Have you ever read I Ching? It has been a pretty influential work in mathematics, including inspiring Gottfried Leibniz and his version of Calculus. Here's a page on the combinatorics of I ching.

Representing Argentina is my man, Jorge Luis Borges. He was a short story writer whose interest in mathematics lead him to writing stories like The Aleph and The Library of Babel. His stuff still seems to be under copywrite, and I am a fine upstanding citizen who would never of think of doing anything like suggesting a Google search for "Jorge Luis Borges works download".

You know who was cool? Srinivasa Ramanujan. He's not talked about much outside of mathematics and science, partly due to having a name that Americans have a hard time saying. But he had no formal education, and he taught himself math by reading then corresponding with the big mathematicians of the time. Indian mathematicians in general are very important, like Brahmagupta who introduced the concept of zero, or any of these other guys.

Women have been doing some good work in math.

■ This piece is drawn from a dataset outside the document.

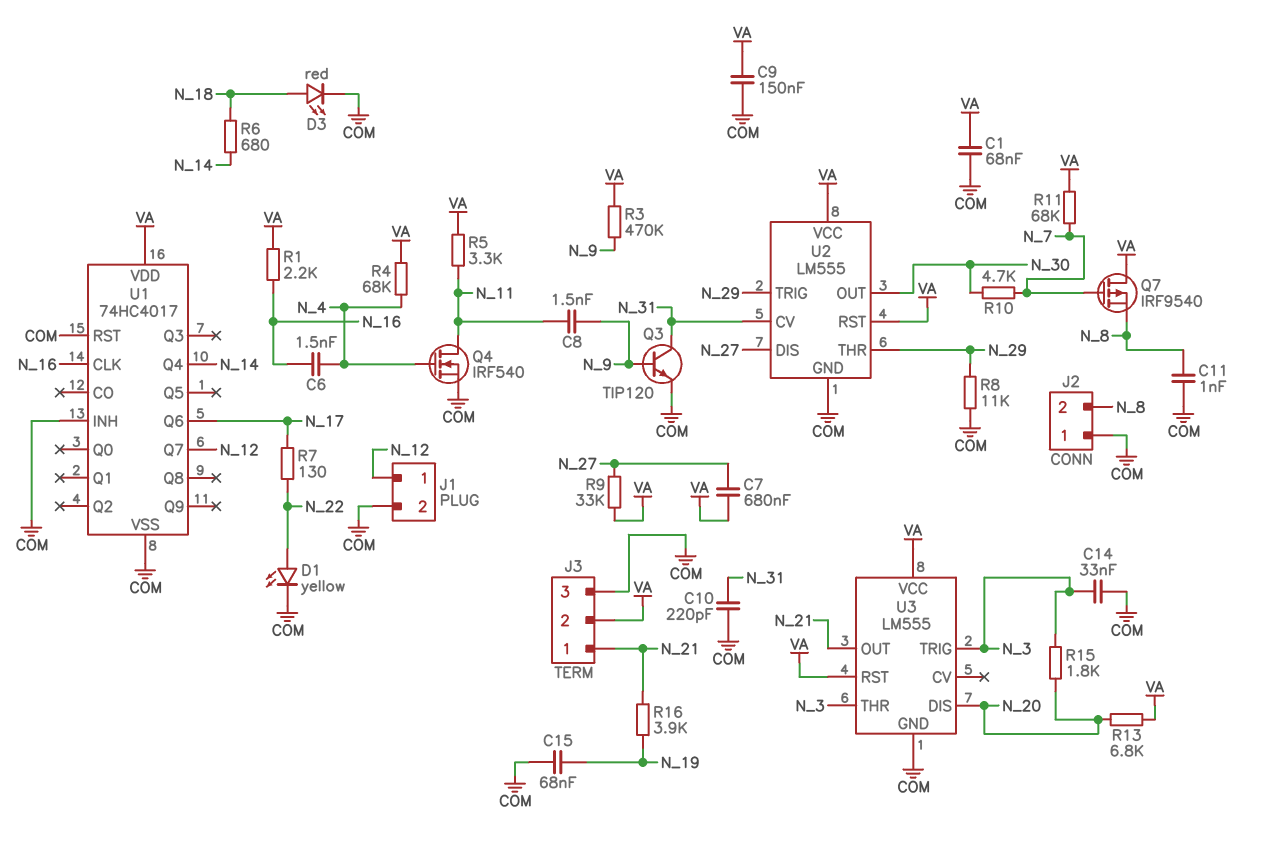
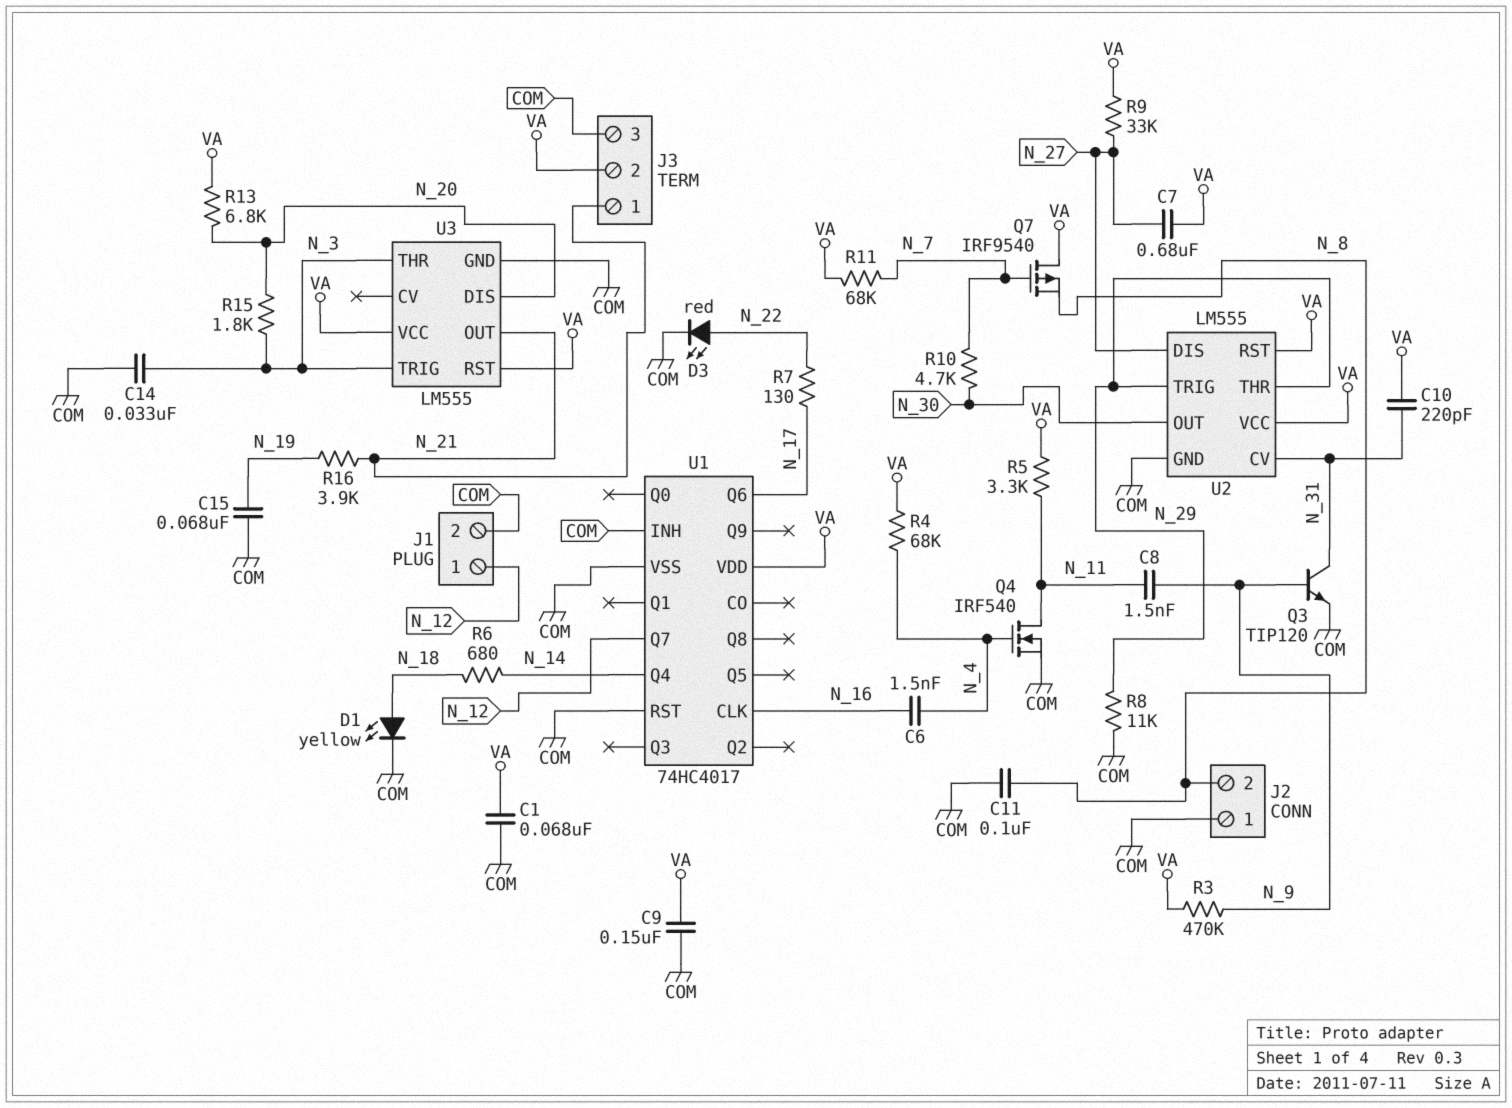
C10: 220pF (COM, N_31) -> 220pF (N_31, VA)
C11: 1nF (COM, N_8) -> 100nF (COM, N_8)
D1: LED yellow (A N_22, K COM) -> LED yellow (A N_18, K COM)
D3: LED red (A N_18, K COM) -> LED red (A N_22, K COM)
R1: 2.2k (N_16, VA) -> none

The Math Counts meetup, the group I help with in Philadelphia, just read a book about Infinity written by Lillian Lieber. It's written in a free form verse style. Of course, there is the famous Marie Curie, who was physicist and chemist which are math heavy sciences. Maybe you should check out Hypatia, a Greek female mathematician.

You know what pi day is about? Math and science, a long standing tradition that has brought together people and thinkers from all sorts of cultures and genders. We need more holidays like that. You know what the other holiday is about? A bunch of asshats who want to be noticed for a day and who think they are being edgy with this type of humor. I hope I gave you some good reading material for the rest of the night.